▶ _Stored data_:
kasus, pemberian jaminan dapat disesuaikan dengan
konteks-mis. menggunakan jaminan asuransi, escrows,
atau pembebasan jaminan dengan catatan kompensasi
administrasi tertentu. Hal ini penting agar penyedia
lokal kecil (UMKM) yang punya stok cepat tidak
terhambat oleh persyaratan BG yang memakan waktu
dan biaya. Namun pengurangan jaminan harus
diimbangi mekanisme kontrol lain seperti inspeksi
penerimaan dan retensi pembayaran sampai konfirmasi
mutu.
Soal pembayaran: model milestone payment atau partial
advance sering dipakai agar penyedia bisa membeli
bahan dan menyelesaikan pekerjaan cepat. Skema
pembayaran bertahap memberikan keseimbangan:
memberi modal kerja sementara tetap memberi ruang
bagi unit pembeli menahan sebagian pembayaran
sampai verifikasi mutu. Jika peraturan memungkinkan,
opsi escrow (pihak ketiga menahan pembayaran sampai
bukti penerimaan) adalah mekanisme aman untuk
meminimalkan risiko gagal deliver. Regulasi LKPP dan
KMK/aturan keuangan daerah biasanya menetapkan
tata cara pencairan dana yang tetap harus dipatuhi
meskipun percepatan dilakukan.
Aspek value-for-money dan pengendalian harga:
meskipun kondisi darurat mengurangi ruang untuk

▶ _What to work on_: Pick out every line above that contains the string "atau", treating uppercase and lowercase as different, and copy each of those lines in full.

▶ _Exercise solution_:
atau pembebasan jaminan dengan catatan kompensasi
Soal pembayaran: model milestone payment atau partial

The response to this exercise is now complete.